EXERCISE BRIEF
Locate every line that contains the string "Chicken" and copy each one in full. Matching is case-sensitive.

DATA
= Beginning of Section =

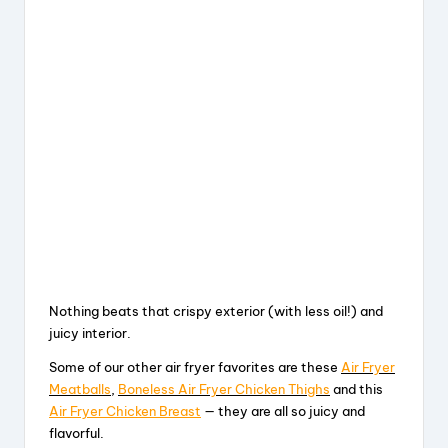
Nothing beats that crispy exterior (with less oil!) and
juicy interior.
Some of our other air fryer favorites are these
Air Fryer
Meatballs
,
Boneless Air Fryer Chicken Thighs
and this
Air Fryer Chicken Breast
— they are all so juicy and
flavorful.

= End of Section =

RESPONSE
Boneless Air Fryer Chicken Thighs
Air Fryer Chicken Breast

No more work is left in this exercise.